Polar Orbit Decoding: Universal Parallel Soft Decoding via Automorphism Orbits

TL;DR

This paper introduces Polar Orbit Decoding (POD), a universal parallel decoding framework for binary linear block codes that reduces latency while maintaining maximum-likelihood performance by leveraging automorphism orbits.

Contribution

The work proposes a novel parallel decoding method using automorphism orbits and efficient group representation, enabling universal decoding for BLBCs with reduced latency.

Findings

Achieves maximum-likelihood performance on extended BCH and Golay codes.

Significantly reduces decoding latency compared to traditional methods.

Provides a polynomial-time systematic computation of automorphism groups.

Abstract

Binary linear block codes (BLBCs) form the foundation of modern communication systems, yet no single code family simultaneously optimizes all performance aspects. This leads to the widely used multi-code architecture in the standard, significantly increasing the hardware complexity since multiple decoders are required in each piece of equipment. A universal decoding framework based on polar transformations has recently been proposed to unify BLBC decoding under polar-style decoders, but its parallelization has not yet been discussed.
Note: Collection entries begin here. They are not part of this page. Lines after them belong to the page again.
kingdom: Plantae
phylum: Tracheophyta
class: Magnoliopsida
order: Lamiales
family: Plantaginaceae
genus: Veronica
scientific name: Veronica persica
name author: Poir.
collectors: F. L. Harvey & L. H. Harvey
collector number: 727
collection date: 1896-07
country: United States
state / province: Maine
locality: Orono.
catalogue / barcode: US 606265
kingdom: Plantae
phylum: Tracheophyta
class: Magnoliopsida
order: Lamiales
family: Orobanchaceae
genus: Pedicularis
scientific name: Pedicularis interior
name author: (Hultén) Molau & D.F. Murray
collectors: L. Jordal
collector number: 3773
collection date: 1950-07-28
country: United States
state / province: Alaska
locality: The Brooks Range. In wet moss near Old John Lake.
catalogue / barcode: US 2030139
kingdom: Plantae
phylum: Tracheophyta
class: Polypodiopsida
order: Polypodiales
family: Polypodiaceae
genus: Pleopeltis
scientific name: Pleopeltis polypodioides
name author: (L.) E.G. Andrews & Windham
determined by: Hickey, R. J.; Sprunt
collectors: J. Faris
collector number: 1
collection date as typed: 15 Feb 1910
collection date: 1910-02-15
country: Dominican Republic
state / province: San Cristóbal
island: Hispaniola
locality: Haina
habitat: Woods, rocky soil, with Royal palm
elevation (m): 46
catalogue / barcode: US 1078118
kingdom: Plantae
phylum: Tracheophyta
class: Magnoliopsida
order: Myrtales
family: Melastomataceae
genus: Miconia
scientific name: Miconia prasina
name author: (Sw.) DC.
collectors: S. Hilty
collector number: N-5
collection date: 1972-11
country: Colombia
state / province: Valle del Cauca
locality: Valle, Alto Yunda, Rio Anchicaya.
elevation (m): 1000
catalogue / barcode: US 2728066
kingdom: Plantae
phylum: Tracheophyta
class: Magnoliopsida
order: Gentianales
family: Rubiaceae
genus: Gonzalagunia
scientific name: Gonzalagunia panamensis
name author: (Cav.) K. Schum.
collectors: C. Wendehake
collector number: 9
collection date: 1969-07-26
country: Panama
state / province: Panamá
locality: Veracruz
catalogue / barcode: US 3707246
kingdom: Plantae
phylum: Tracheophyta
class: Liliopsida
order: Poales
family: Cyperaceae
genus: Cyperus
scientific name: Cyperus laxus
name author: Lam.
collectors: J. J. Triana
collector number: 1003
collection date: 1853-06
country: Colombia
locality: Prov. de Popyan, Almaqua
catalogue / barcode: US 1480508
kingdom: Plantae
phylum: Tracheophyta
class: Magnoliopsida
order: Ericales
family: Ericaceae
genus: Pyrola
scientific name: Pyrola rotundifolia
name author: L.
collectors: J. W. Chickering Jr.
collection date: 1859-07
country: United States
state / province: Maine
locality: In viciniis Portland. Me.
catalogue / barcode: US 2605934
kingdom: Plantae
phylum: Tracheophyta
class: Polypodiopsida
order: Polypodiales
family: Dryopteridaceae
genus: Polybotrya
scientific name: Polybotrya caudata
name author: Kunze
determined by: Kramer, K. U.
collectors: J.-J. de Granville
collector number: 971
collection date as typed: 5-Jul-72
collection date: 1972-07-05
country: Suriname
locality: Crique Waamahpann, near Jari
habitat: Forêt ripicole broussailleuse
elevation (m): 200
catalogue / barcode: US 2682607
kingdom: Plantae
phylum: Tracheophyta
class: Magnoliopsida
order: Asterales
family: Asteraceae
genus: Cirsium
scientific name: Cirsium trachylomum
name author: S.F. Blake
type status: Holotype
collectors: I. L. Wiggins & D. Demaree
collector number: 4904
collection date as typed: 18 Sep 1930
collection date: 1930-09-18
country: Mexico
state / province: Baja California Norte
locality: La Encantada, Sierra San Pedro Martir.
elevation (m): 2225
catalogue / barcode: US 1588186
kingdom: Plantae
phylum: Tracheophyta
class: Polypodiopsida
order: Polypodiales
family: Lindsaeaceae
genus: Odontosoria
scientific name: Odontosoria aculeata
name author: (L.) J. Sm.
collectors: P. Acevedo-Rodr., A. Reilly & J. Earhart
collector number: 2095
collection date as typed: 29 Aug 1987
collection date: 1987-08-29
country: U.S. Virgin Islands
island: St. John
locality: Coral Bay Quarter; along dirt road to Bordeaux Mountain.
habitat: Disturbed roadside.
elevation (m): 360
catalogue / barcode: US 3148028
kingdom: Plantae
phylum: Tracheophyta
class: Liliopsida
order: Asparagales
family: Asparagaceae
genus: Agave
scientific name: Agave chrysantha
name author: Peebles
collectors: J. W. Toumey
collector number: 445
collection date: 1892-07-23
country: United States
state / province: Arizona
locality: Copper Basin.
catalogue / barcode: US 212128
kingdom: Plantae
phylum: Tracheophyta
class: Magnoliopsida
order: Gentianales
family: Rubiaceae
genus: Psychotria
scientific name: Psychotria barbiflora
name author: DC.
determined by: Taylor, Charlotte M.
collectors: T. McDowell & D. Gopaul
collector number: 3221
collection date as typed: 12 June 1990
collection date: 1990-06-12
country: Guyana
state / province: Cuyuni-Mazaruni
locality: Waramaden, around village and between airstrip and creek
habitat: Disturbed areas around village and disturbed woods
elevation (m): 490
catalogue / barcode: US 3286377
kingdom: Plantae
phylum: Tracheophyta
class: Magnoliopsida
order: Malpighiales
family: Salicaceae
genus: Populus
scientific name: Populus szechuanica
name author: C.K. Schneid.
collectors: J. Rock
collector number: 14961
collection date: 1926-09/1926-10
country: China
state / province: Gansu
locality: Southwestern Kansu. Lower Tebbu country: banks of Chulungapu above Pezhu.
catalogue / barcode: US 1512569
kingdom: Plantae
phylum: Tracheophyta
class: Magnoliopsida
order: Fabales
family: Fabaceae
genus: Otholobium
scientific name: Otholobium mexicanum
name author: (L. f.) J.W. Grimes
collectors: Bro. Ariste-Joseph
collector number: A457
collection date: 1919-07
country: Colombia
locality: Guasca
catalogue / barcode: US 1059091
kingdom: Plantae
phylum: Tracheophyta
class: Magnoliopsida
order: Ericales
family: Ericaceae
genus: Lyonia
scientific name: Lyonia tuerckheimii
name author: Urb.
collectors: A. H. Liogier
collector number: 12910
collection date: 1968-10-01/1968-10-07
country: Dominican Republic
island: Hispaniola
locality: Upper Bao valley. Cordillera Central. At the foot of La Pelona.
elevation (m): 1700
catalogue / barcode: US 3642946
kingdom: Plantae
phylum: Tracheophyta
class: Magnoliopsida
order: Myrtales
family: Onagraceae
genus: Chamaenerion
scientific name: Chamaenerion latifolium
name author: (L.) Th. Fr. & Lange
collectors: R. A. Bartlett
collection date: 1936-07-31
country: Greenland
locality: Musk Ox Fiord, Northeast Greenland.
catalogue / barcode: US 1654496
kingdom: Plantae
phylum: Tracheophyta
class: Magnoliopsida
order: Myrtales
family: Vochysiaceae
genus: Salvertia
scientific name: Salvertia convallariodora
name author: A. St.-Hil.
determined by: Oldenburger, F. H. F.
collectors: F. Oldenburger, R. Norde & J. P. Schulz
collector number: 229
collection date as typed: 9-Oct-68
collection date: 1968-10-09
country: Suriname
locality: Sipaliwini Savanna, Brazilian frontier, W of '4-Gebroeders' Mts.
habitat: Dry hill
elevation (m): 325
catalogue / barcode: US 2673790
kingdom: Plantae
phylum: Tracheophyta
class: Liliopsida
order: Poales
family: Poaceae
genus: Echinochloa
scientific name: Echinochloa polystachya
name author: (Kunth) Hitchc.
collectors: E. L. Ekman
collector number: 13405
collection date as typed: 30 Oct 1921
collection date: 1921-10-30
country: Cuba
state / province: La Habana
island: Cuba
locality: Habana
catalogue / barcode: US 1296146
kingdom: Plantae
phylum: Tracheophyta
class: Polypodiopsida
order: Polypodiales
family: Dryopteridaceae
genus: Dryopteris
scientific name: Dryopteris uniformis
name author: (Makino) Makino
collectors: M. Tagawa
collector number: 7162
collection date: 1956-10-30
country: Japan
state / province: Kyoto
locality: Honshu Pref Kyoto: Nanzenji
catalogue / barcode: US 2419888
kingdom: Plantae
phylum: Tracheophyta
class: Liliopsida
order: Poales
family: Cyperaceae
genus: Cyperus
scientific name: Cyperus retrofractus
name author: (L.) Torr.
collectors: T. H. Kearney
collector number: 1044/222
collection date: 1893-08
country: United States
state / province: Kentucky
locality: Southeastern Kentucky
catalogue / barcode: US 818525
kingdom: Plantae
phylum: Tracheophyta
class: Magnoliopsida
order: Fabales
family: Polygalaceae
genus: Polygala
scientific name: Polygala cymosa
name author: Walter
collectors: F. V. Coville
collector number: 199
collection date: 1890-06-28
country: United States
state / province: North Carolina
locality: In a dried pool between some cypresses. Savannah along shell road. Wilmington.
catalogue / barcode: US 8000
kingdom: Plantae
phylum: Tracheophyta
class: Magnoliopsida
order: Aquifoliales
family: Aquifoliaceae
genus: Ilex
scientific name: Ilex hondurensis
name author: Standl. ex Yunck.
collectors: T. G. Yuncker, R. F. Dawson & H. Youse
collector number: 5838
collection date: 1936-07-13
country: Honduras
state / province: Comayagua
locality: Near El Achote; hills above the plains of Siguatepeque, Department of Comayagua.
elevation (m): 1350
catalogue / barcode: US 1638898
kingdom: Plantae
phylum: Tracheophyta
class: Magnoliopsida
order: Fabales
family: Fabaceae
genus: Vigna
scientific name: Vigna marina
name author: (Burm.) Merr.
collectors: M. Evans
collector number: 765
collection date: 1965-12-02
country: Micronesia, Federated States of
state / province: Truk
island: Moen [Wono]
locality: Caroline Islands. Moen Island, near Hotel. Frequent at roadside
In this work, we propose Polar Orbit Decoding (POD), a universal parallel decoding framework for BLBCs. We identify that the automorphisms of BLBCs generate an orbit of permutations that induce diverse decoding trajectories with identical dynamic-frozen constraints after the polar transformations. By decoding over this automorphism orbit in parallel, POD achieves substantial latency-performance tradeoffs without requiring frozen-set readaptation or extra exhaustive permutation searches. Moreover, to enable efficient orbit traversal in the implementation, we represent the automorphism group in a base and strong generating set (BSGS) form using Schreier-Sims algorithms, making offline systematic computation accessible in polynomial time. Simulation results on extended BCH and extended Golay codes demonstrate that POD can achieve maximum-likelihood performance while significantly reducing the decoding latency compared to conventional successive cancellation list decoding.